Money worries aside, starting a new career is within reach for most people, said Steve Vernon, author of the retirement book “Live Long and Prosper.”

“The barriers are more psychological than financial,” said Vernon, a consultant of Watson Wyatt Worldwide. “People get used to a certain level of (guaranteed) income. Also, a lot of people can’t seem to find the motivation to make a change.”

Staring at a computer screen all day long wasn’t quite what Suzanne Willett envisioned doing for the rest of her life. So she took what amounts to ultra-early retirement six years ago to make one of the unlikeliest career changes imaginable: Wall Street systems analyst to stand-up comic.

Now a suburban mother of two teenagers outside Tampa, Fla., the 42-year-old Willett had set aside money from her high-paying job for years and was able to draw on her stock holdings near the peak of the market. She also knew she could get health benefits through her husband’s plan.

Having written humorous novels, plays and short stories for seven years, she finally decided to put her full-time efforts where her heart was.

“I felt like I’m not going to be 80 years old and wonder if I should have done this — I’m going to do it,” she said.

After starting out doing her material without pay at five open-mike nights a week in Tampa bars and clubs, she worked her way up to regional and national comedy clubs and now performs a one-woman show in theaters and festivals across the U.S. and Canada. The money’s not great — upper $20,000s annually — but it’s getting better and Willett has zero regrets.

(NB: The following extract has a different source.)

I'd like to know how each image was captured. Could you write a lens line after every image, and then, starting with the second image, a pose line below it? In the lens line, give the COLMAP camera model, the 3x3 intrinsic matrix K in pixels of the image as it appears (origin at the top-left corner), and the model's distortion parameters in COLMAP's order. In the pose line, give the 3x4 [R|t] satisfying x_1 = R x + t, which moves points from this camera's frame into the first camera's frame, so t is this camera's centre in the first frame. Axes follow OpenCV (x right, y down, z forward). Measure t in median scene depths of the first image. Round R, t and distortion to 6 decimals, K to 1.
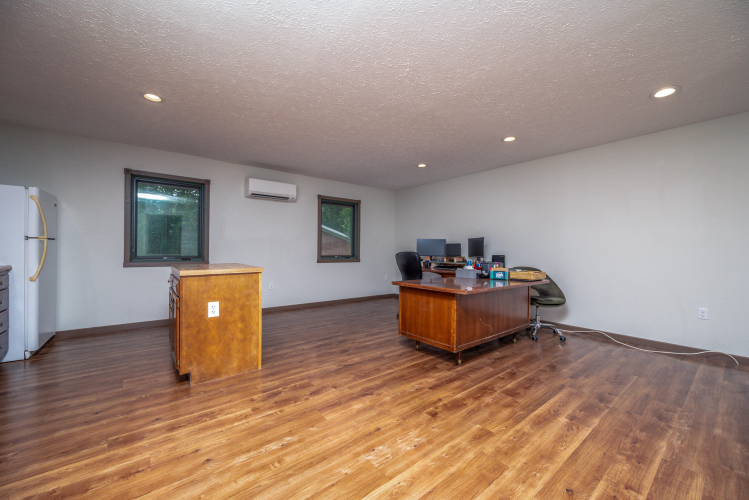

“So many people talk to me about this,” she said of the career change, “and I say ‘Do it. Because you’re going to die.'”

Would-be career switchers should focus on what makes them happy and then decide what changes are necessary to make it happen, such as cutting spending and revising schedules to make time for new-career training or studies, said Vernon. Those who fear losing employer-provided health insurance and are healthy may find it a reasonable short-term risk to sign up for a catastrophic health plan with a $5,000 or $10,000 deductible, he said.

Vnuk needs to work another 2 1/2 years for American Airlines to qualify for the benefits he’ll need in retirement. But he’s phasing out already, down to one double shift a week at O’Hare International Airport and spending most other days at his pond business, Wyld Creek Inc.

The decision to leave followed a round of cutbacks at American in 2002, when he took a double-digit pay cut and his wife was laid off as an aircraft washer. Still, the move wasn’t easy, requiring a year-long certification process for Dale, a landscape design degree for Marcia and the sale of their six rental houses in order to fund the new business.

The near-constant grin Vnuk wore as he scrambled around building a demonstration pond at a clinic with customers on a recent Saturday testified that the effort has been well worth it.

“We’re doing what we love, and doing it together,” he said. “It’s just a riot. And it’s rewarding, too.”